Un’evoluzione che comporta anche nuovi interrogativi giuridici e deontologici. «Se l’avatar sbaglia, di chi è la responsabilità?», si è chiesto il professore. «La legge italiana – ha ricordato – considera l’AI uno strumento: la responsabilità resta sempre di chi lo utilizza. Ma il punto non è solo legale: è formativo. Dobbiamo insegnare ai ragazzi a dubitare delle risposte delle macchine, a usarle con coscienza e spirito critico».
Il giornalismo nell’era delle macchine pensanti
Sul versante informativo, Luca Tremolada ha portato l’esperienza del Sole 24 Ore, tra le prime testate italiane a dotarsi di un codice di autodisciplina sull’uso dell’intelligenza artificiale. «Il principio è chiaro: human in the loop – ha detto –. Il giornalista deve essere all’inizio e alla fine del processo. Decide cosa dare in pasto alla macchina e controlla il risultato».
Tremolada ha spiegato come l’AI stia già modificando la routine redazionale: dagli strumenti di sintesi automatica per i social, fino agli assistenti che analizzano documenti, dati o dichiarazioni. «Non è fantascienza: io stesso utilizzo un modello linguistico privato installato sul mio computer, che mi aiuta a organizzare le informazioni. Ma la scrittura resta umana: il ritmo, l’ironia, l’empatia non si insegnano alle macchine».

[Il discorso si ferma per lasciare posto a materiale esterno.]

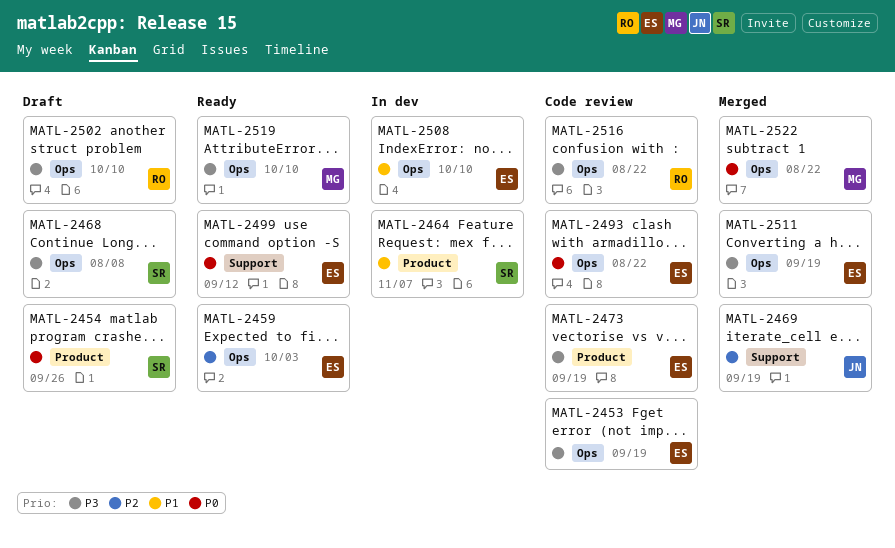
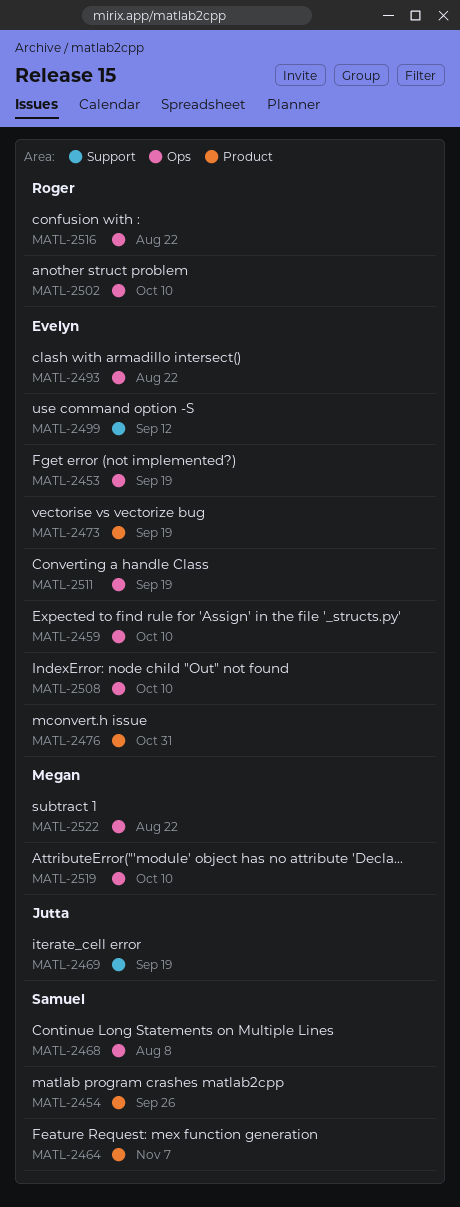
MATL-2459, due: Oct 3 -> Oct 10
MATL-2476: none -> present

Più che la sostituzione del giornalista, Tremolada intravede una trasformazione profonda dei ruoli. «Diventeremo babysitter dell’intelligenza artificiale: dovremo vigilare, correggere, guidare. Ma anche diventare più competenti, più capaci di unire i puntini. Il giornalismo del futuro sarà un lavoro di connessione e contesto».

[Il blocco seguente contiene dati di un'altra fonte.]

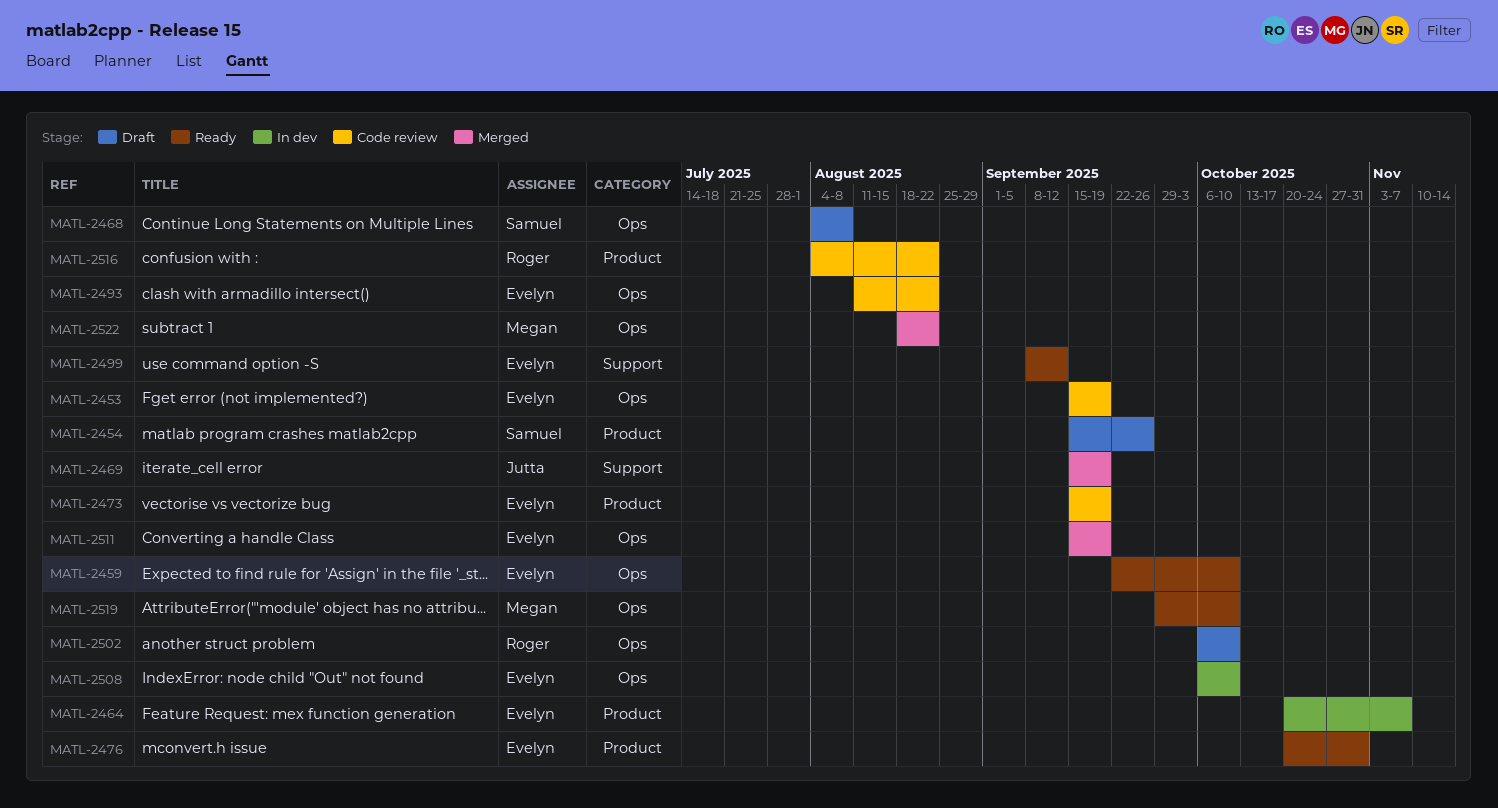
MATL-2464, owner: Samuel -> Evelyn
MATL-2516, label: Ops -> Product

Informazione locale e nuovi algoritmi
Un passaggio centrale del dibattito ha riguardato l’impatto delle nuove funzioni di ricerca – come AI Mode di Google – sull’informazione locale. Marco Giovannelli ha portato un esempio concreto: una ricerca su un tragico fatto di cronaca avvenuto ad Angera mostrava come le fonti locali, pur originarie della notizia, venissero oscurate o relegate in secondo piano dagli algoritmi. «La gerarchia delle fonti sta cambiando – ha osservato Giovannelli –. Se il motore di ricerca diventa un assistente intelligente, il rischio è che le testate locali perdano visibilità. Ma il valore del giornalismo di territorio resta unico: l’intelligenza artificiale non ha i sensi, non ha testimoni».

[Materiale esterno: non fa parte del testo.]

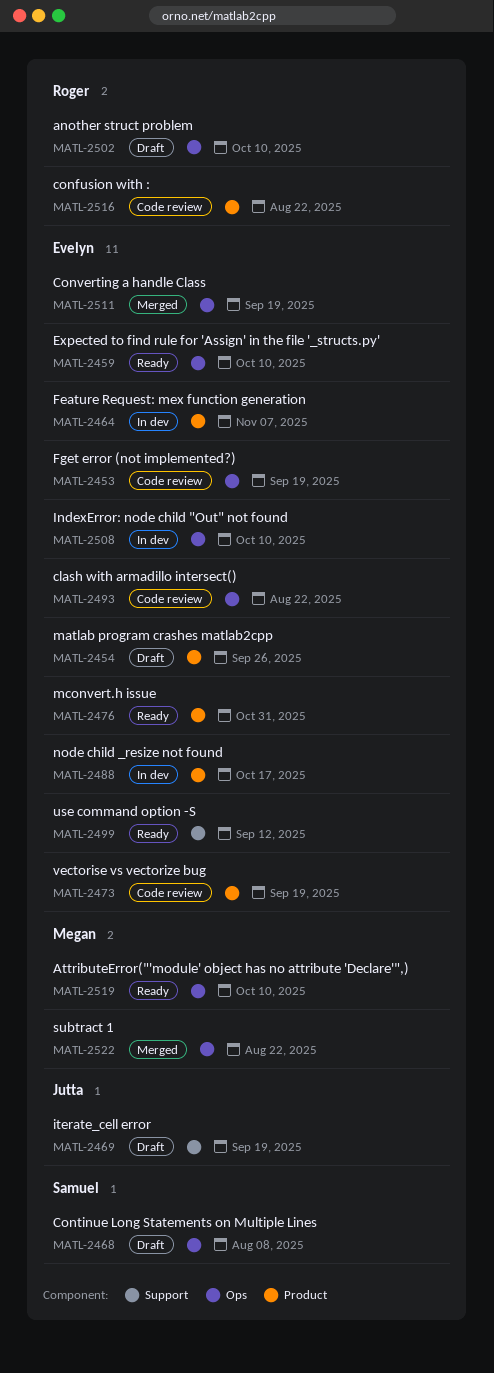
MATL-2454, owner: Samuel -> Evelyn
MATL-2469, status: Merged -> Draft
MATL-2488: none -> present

Tremolada ha concordato: «La cronaca locale non la tocca nessuno. Perché serve un testimone. Ma se vogliamo sopravvivere come sistema editoriale, dobbiamo diventare cinture nere delle notizie: capaci di dire ciò che gli altri non sanno, di dare valore, contesto e profondità».
Un nuovo patto con la conoscenza
In chiusura, Giovannelli ha sottolineato la necessità di affrontare il tema con responsabilità collettiva. «Non siamo di fronte a un’apocalisse – ha detto – ma a un salto culturale. L’intelligenza artificiale non va subita: va capita, discussa, regolata e usata con intelligenza. La conoscenza resta la vera leva democratica: chi la padroneggia, governerà il cambiamento; chi la ignora, ne sarà travolto».